Durante el camino de regreso, Lincoln tomo el periódico que había dejado enfrente de él, luego le pregunto a su padre una cosa.

-¿Puede ver cómics del periódico, papá?

-Adelante, es toda tuya, Linky –Manejando el auto.

Aunque él todavía no sabia leer, disfrutaba ver los dibujos de los cómics de el periódico. Abrió el periódico para encontrarse con un cartel de un niño perdido, antes de cambiar a la otra página, toco la foto para que lo viera su papá y leyera lo que decía. Sus ojos se volvieron blancos y comenzó a ver cosas. Como que un lugar de noche vio al niño en el suelo amarrado de las patas y manos, luego unas casas rodantes y otros autos y unas personas desconocidas rodeándolo. Quita la mano de la foto rápido quedándose confundido.

-¿Qué extraño, ese era el niño de la foto, y quien eran esas personas? –Pesando mientras veía que su papá seguía concentrándose en manejar el auto, además de seguir pensando en ideas para la novela.

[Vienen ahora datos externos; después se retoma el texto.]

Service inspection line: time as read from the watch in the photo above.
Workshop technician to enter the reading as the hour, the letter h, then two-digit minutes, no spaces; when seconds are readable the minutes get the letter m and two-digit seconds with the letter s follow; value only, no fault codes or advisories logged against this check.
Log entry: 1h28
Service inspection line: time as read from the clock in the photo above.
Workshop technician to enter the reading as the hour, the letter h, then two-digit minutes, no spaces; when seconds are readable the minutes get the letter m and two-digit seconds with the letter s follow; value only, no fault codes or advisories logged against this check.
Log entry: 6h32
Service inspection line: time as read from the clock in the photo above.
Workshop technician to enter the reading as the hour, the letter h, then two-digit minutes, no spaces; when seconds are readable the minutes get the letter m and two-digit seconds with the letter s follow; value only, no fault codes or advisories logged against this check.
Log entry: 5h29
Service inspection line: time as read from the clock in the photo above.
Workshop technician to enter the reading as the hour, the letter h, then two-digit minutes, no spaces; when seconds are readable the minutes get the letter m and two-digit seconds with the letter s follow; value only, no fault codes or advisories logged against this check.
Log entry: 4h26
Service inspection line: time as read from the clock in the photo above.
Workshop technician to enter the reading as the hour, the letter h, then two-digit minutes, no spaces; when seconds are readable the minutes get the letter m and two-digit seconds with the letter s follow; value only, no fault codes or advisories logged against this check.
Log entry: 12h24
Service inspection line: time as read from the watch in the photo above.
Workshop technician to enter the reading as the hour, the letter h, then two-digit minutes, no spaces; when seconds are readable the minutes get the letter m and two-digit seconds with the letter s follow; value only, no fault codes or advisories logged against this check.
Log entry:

-Vuelo a tocarlo, Doc –Lincoln vio que desde el espejo del enfrente que Tony volvió aparecer otra vez, y se encontraba sentado en los asientos de atrás.

-Tocarlo otra vez-

-Bueno, al menos no será algo malo esta vez –Tocando otra vez la foto.

Esta vez lo que vio no fue nada bonito. Vio que el niño ya no se movía y estaba cubierto sangre del pecho, mientras que de su boca salía un humo blanco que era absorbido por una figura negra que estaba de espalda, que en aquel momento lo reconoció rápido por un elemento causándole miedo. La figura se voltea ilumina sus ojos para luego reírse. Lincoln rápido deja de tocar la foto y tira el periódico aun lado.

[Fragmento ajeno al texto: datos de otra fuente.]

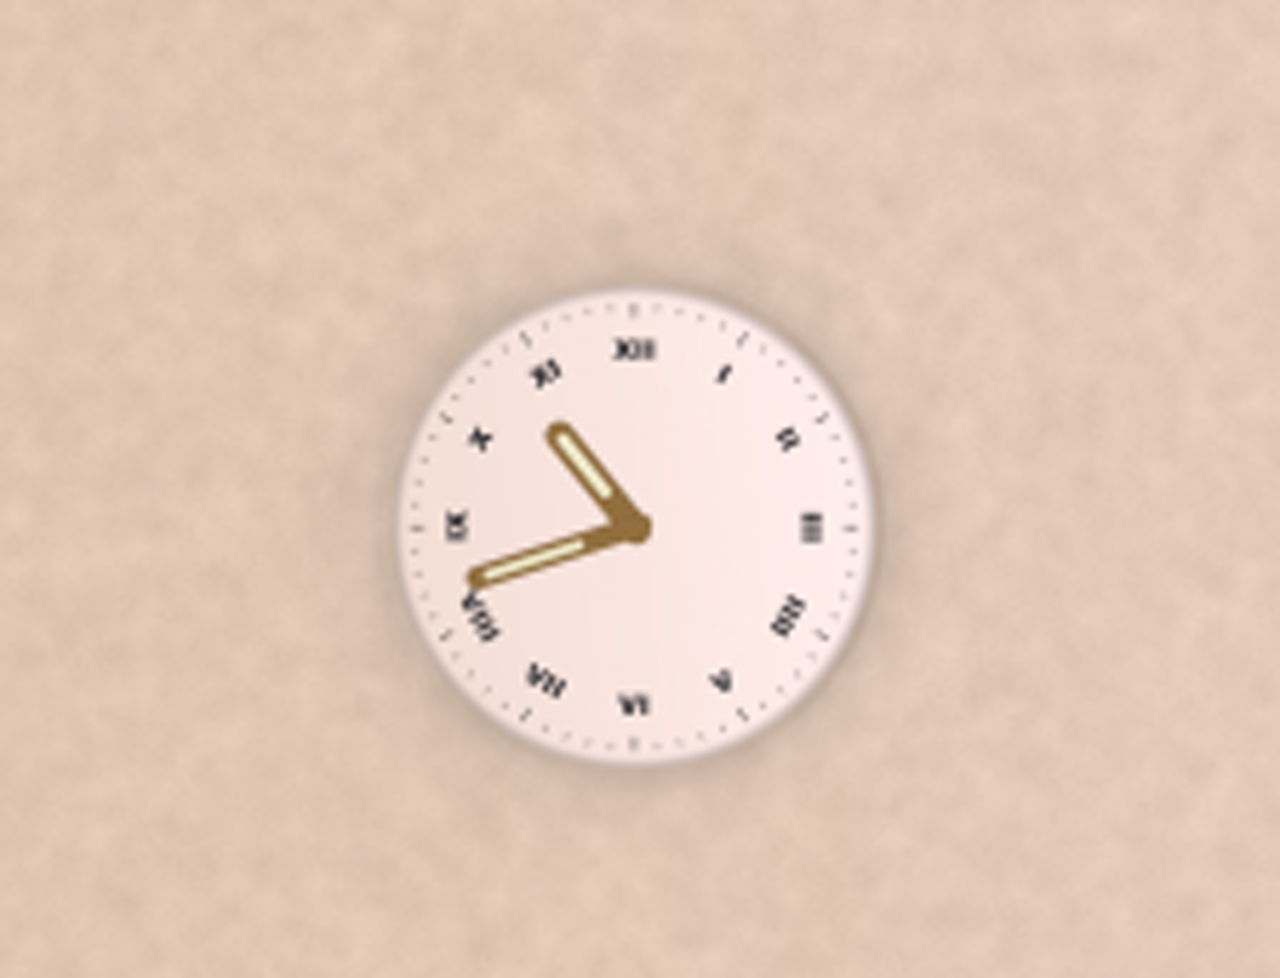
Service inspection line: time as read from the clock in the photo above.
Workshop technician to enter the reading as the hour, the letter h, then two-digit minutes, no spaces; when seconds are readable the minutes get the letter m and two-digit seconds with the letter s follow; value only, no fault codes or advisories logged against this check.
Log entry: 10h42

-¡Era la figura de la mujer del sombrero de copa! –Pesándolo.

-Adiós, Doc y cuídate de ellos-

Tony desaparece del asiento de atrás dejando a Lincoln pesando de lo acaba de ver.

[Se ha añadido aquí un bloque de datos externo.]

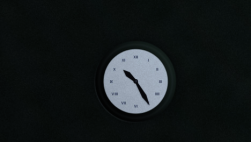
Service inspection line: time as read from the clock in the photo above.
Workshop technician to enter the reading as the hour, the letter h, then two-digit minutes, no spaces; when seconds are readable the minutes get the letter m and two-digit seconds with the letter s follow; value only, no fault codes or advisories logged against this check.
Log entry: 10h25
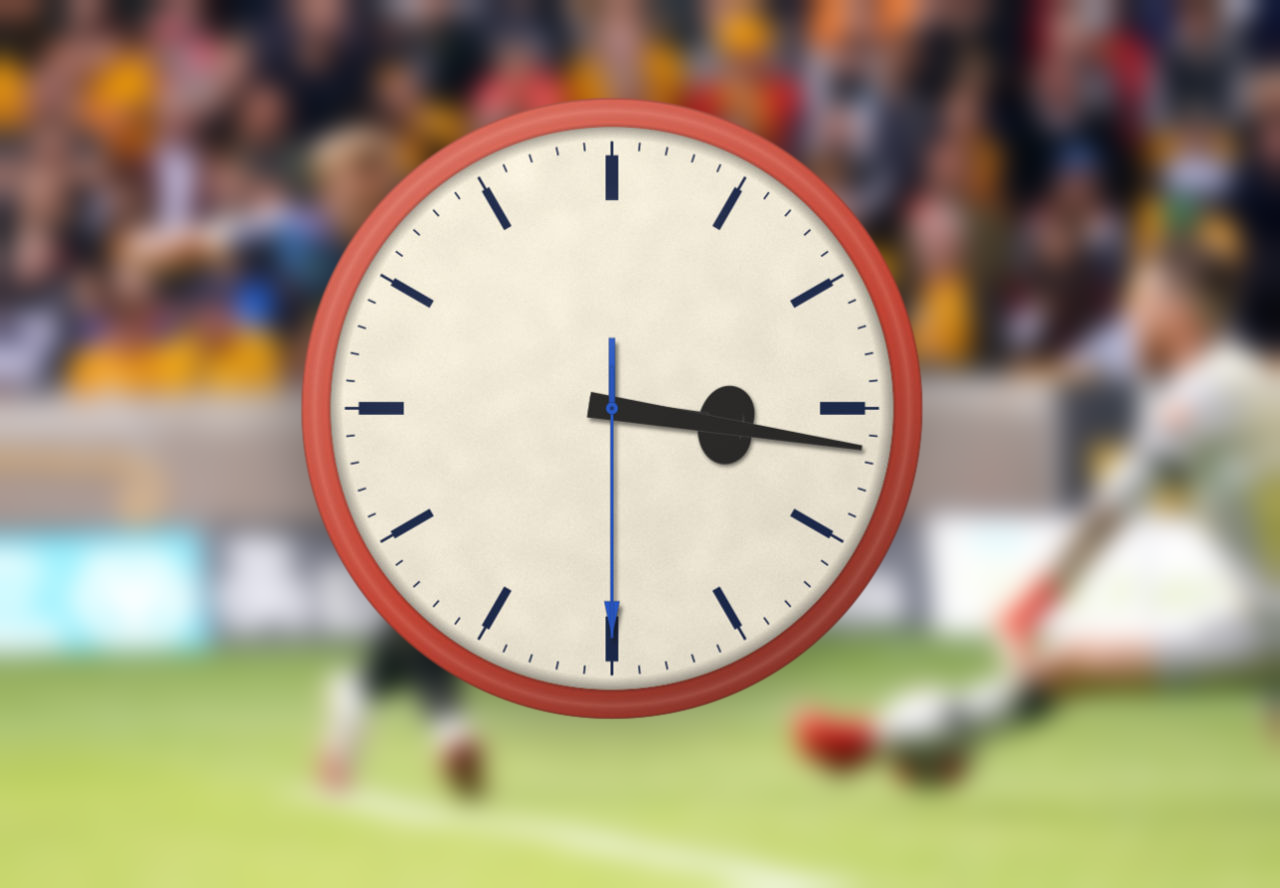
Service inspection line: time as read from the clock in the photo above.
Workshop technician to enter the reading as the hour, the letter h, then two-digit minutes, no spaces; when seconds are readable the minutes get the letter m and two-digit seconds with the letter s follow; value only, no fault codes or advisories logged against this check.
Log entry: 3h16m30s
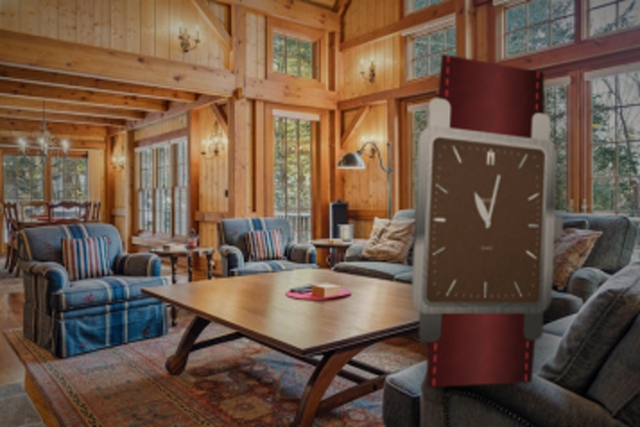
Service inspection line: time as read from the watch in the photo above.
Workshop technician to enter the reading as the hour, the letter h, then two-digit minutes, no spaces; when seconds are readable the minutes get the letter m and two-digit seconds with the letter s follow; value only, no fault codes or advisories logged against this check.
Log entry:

Espero que les haya gustado este nuevo capitulo y se preguntan por lo que vio Lincoln. Es que tanto en la novela y la película de Doctor Sueño, Dick explicaba que Danny resplandecía mucho desde que él era un niño, así que era demasiado poderoso para ese entonces antes que creciera y apareciera Abra.

Y les deseo una buenas navidades a todos.